Like the Elis’ performance at Columbia, when they picked off four passes while holding the Lions to just 53 rushing yards, Yale will need to protect all parts of the field.

CONVERT IN THE RED ZONE

Before Yale’s 25–7 victory last week, it would have been easy to forget about the Ivy League’s second-leading scorer, kicker Kyle Cazzetta ’15. As the Elis consistently scored via touchdown rather than field goals, Cazzetta was used mostly for kicking extra points, only being brought out for multiple field goal attempts twice in Yale’s 5–1 start to the season.

Last week in New York, however, Cazzetta entered the spotlight when Yale failed to score touchdowns in the red zone seven times and Cazzetta was needed for six field goal attempts.

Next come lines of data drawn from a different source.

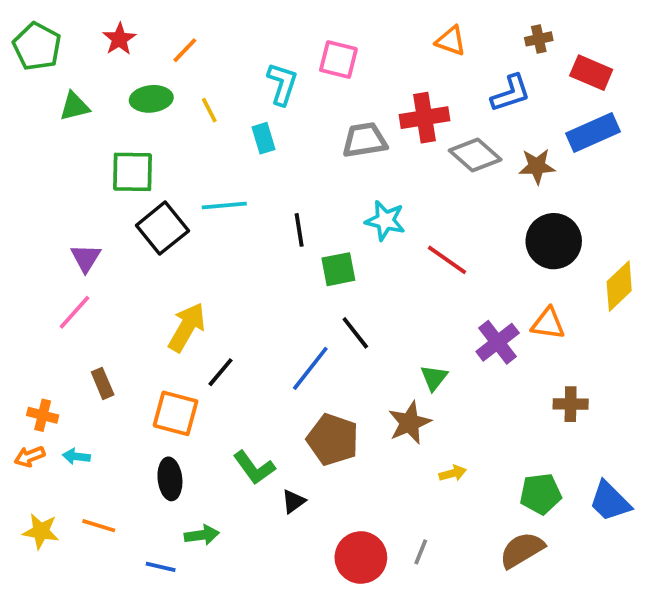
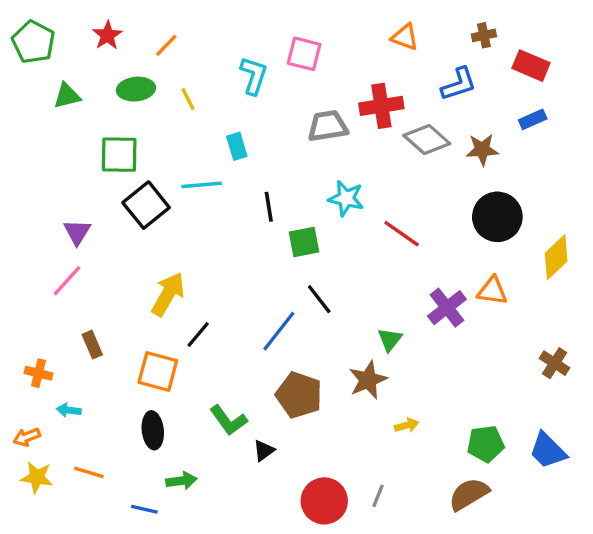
blue rectangle: (593, 133) -> (533, 119), size x0.6
cyan rectangle: (264, 138) -> (237, 146), moved
brown cross: (571, 404) -> (555, 363), moved, turned 32
orange arrow: (30, 456) -> (27, 437), moved

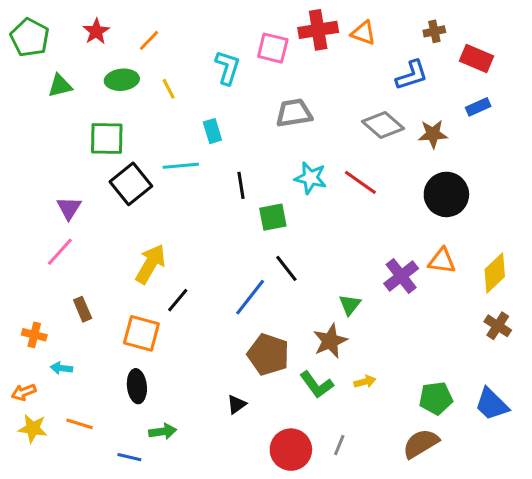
red cross: (381, 106) -> (318, 30), moved
red line: (402, 234) -> (360, 182), moved
yellow diamond: (556, 257) -> (495, 273), moved
green L-shape: (228, 420) -> (317, 385), moved

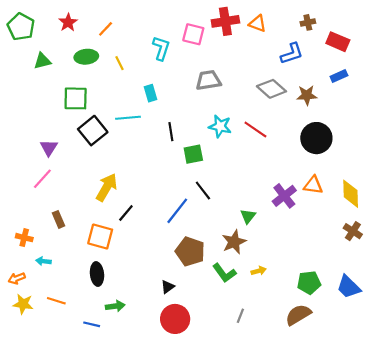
yellow diamond: (495, 273) -> (351, 194), turned -48
red circle: (291, 450) -> (175, 319), moved

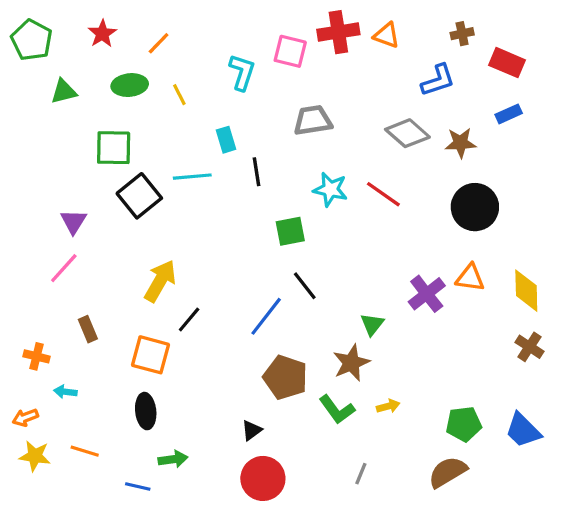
black line: (171, 132) -> (257, 172), moved

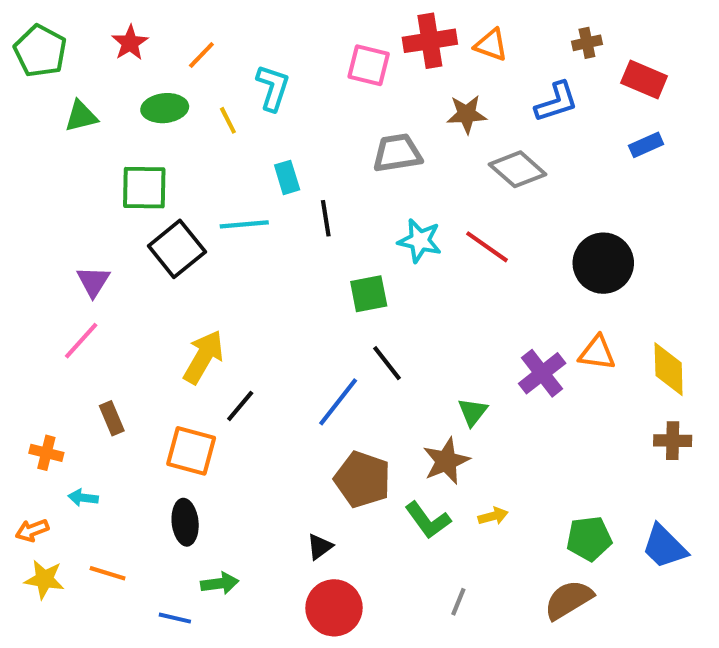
cyan L-shape: (242, 72) -> (273, 88), moved
brown star: (460, 143) -> (467, 114), moved
brown cross: (530, 347) -> (673, 441), turned -32

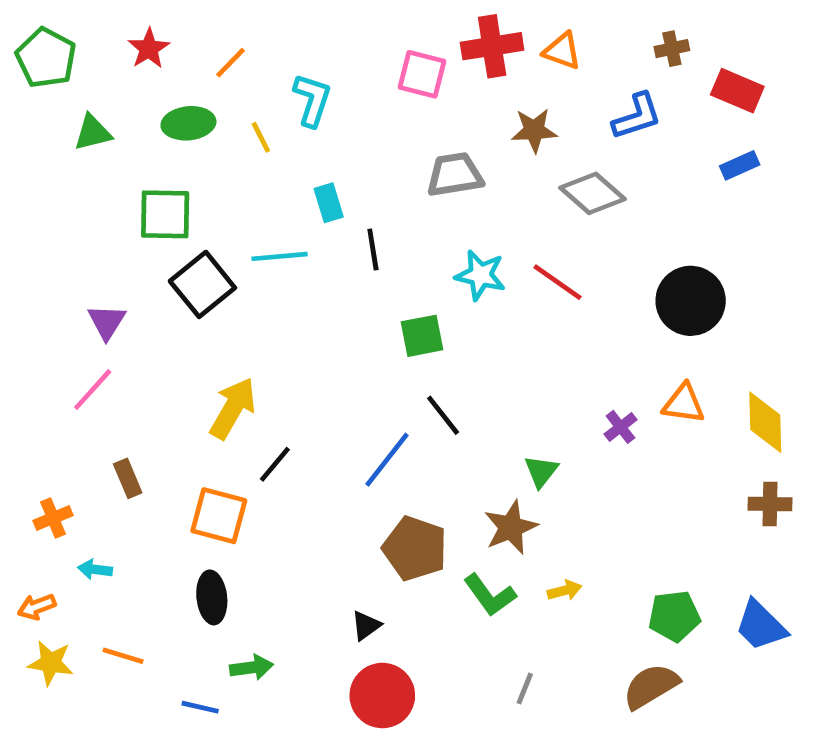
purple cross: (542, 373) -> (621, 427), size x0.6
orange cross: (46, 453) -> (53, 518), turned -36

His four field goals were enough to assure victory over the Ivy League’s perennial doormat, but Yale will need to improve in the red zone if it hopes to win against Brown, which has the second-best defense in the Ancient Eight.

AIR IT OUT

Perhaps the reason Yale had little success near the goal line last week was a weakened passing game. Quarterback Morgan Roberts ’16 had his quietest day yet, completing just 21 of 42 passes for 267 yards. That inefficiency, in turn, made running plays predictable in the red zone, despite their success at the beginning and in the middle of drives.

It turns out that passing also seems to be the key against Brown’s tight defense. The only team that has passed for more than 300 yards against the Bears this season was Princeton, also the only team that has scored more than 25 points on Brown.

In order to continue the offensive success of its first six games, then, Yale will almost certainly need a return to its outstanding passing attack. Roberts has recently gone heavily to wide receiver Grant Wallace ’15, who has been an exceedingly strong target this season. If more pass catchers can match that production, Yale has a chance to best Brown’s defense in a way that no other team has done thus far.